Monday, July 09, 2007

Hustle Already

Jose Reyes still has some growing up to do. Nobody made a big deal Tuesday night when Reyes failed to run out a grounder back to the mound in Tuesday night’s blowout loss in Colorado. Randolph removed Reyes after the incident. A blip on the radar, no incident, no news articles, no comments about it. One assumes Randolph quickly handled it in house.

Fast forward to Friday night, a dribbler to third base in the eighth inning of another disappointing Met loss. For a second the ball appeared it could go foul, but Mike Lamb fielded it in fair territory. Where is Jose Reyes during this play? He is still standing at home plate, taking in the scenery. Inexcusable, especially for a speedy player who always has a chance to beat a throw out if an infielder bobbles the ball for a split second. To add insult to injury, Lamb slowly jogged toward first and nonchalantly lobbed it over to record the out.

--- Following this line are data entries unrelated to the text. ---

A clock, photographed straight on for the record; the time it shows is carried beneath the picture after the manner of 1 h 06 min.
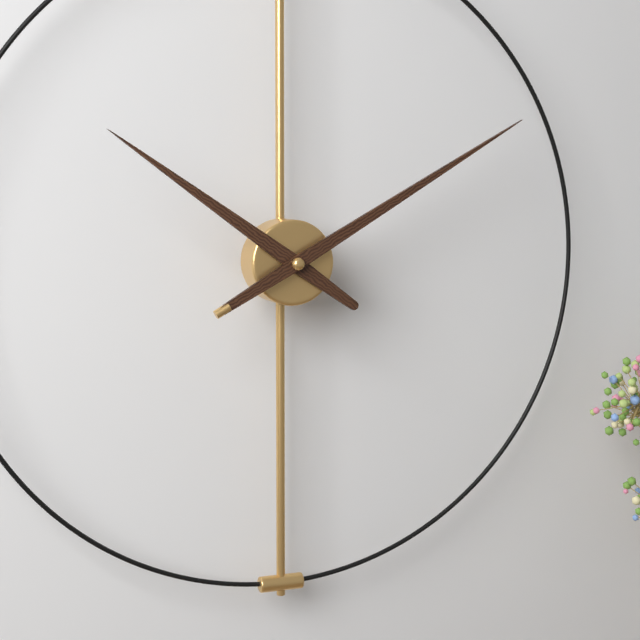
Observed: 10 h 10 min
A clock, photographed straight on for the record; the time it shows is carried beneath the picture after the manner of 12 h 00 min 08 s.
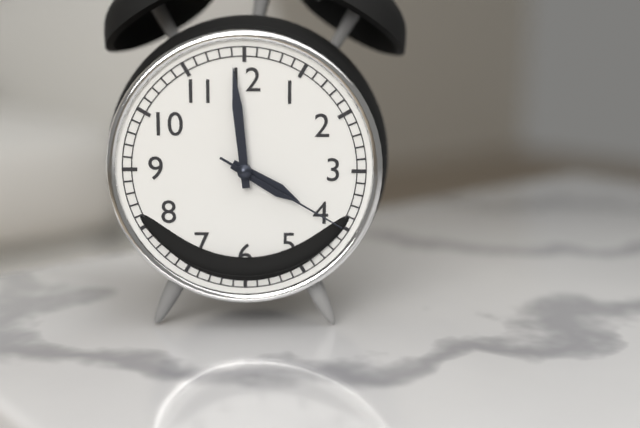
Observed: 3 h 59 min 20 s
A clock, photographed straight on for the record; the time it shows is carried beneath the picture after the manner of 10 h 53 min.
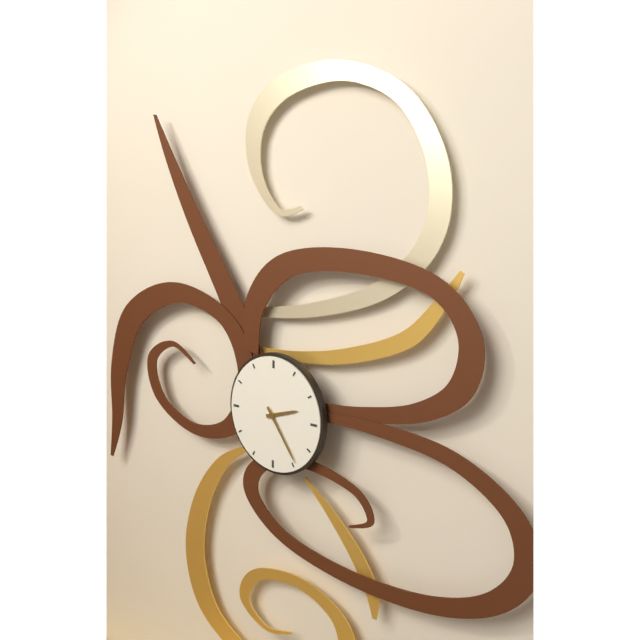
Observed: 2 h 24 min
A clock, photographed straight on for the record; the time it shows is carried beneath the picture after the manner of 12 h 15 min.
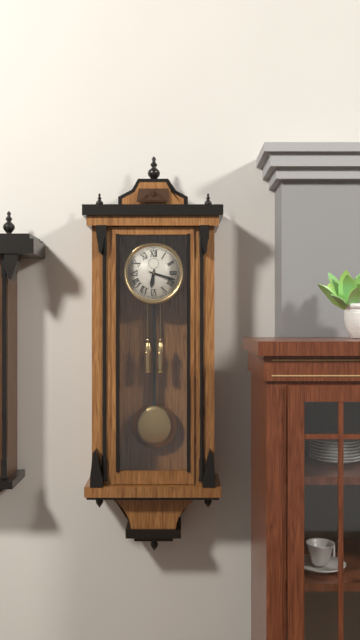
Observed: 6 h 18 min
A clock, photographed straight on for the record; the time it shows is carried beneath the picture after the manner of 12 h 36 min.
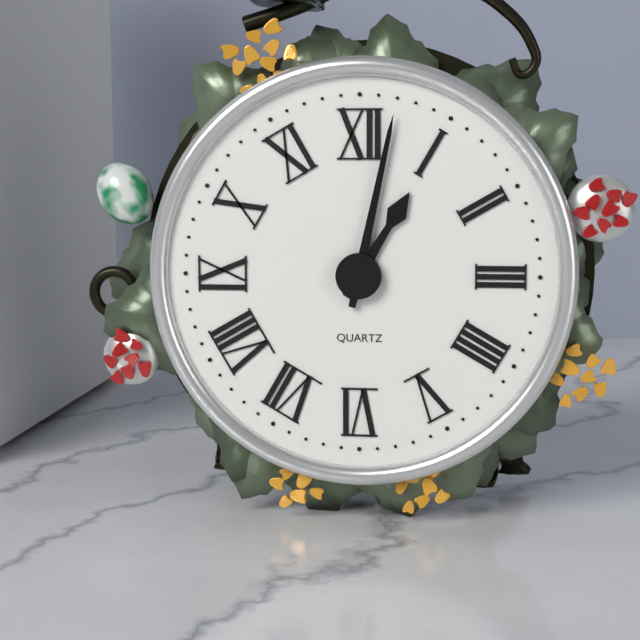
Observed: 1 h 02 min
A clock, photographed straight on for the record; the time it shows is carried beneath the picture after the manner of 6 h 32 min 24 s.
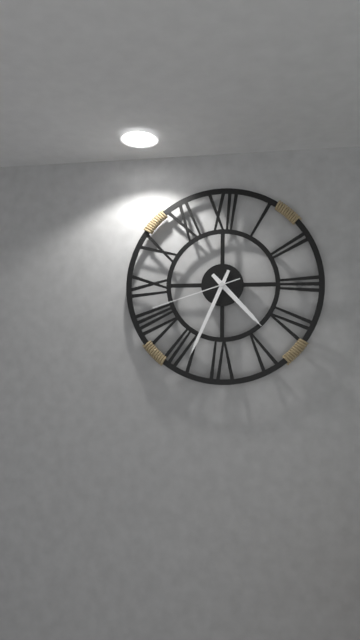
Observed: 4 h 34 min 42 s
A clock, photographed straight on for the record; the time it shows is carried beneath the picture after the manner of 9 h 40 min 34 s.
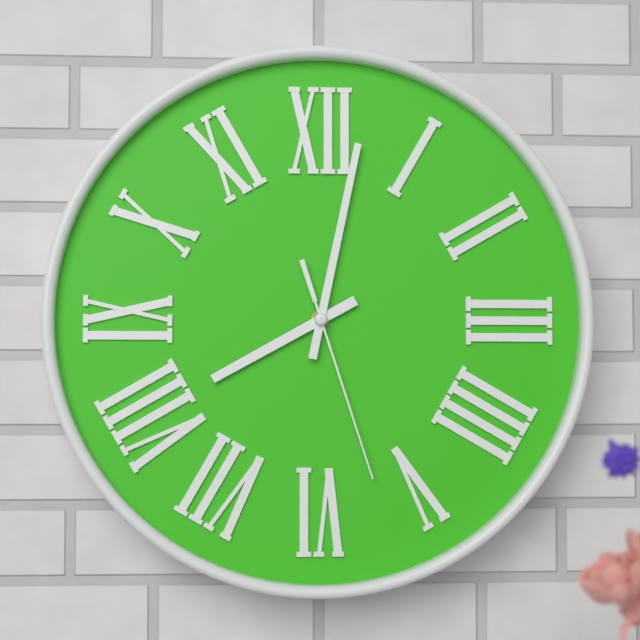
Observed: 8 h 02 min 27 s
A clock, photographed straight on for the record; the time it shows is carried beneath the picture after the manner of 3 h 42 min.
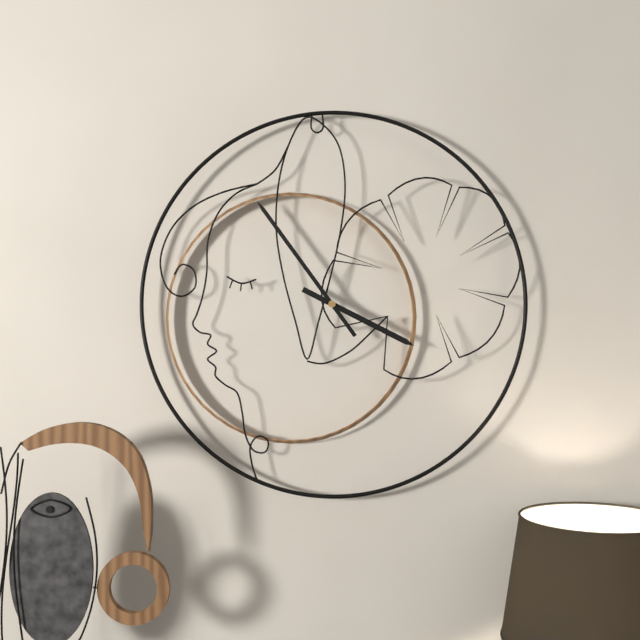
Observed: 3 h 54 min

Randolph pulled Reyes after the inning, and then made it clear after the game that not running hard is unacceptable. Unfortunately, Reyes failed to get the point. The All-Star’s post game demeanor and comments were more whoops, hope it does not happen to me again, rather then apologetic for letting the team down.
Before the next night’s game, Billy Wagner, who never is at a loss for words, backed Randolph, going as far to say Reyes should be benched for the weekend. Wagner finally issued a useful quote, instead of his typical shoot from the hip commentary that becomes bulletin board material in other clubhouses. Wagner called out Reyes. That is veteran leadership, but it begs the question, where the leaders are amongst the everyday players. Pitchers typically deal in there own fraternity. Where was Paul LoDuca, David Wright, Delgado, Beltran? Someone needed to step up publicly and lay into Reyes, enough to wipe the smirk off his face and make sure he gets the point.

A week ago, in the opener of the doubleheader in Philly, Reyes lost his cool following a blown call on a stolen base attempt. Players argue bad calls all the time, Reyes, and his coaches, did well to control the outburst preventing an ejection. Two on the field controversies in the same week. Coincidental string of events, or burgeoning attitude problem?

The lack of hustle becomes a bigger problem since the Mets are struggling. When things go south, every mistake, every negative facial expression, each negative comment, the media magnifies. If the Mets had won 8 of 10, maybe the play becomes an afterthought, addressed in the manager’s office, without any public scrutiny.

I applaud Randolph’s reaction, but comments during an interview earlier Friday afternoon directly contradict his handling of the situation. When questioned during his Friday spot on WFAN about Julio Franco not running out a slow grounder in Colorado, two days after the initial Reyes incident, Randolph claimed it was no big deal. He continued, that there was little chance to beat the throw even if he ran hard, and that its alright since he is 47 years old. Yes, I know comparing Reyes and Franco, is like comparing apples and oranges. As a veteran leader, on the team for little more than clubhouse leadership, given his performance this season, Franco needs to set a better example. How can Franco confront Reyes if he does not run every play out?

The situation diffused over the weekend. Reyes makes his All-Star debut in San Francisco on Tuesday. The break gives Reyes an opportunity to reflect on his actions, or lack thereof, and Randolph’s punishment. Let’s see if he gets the message.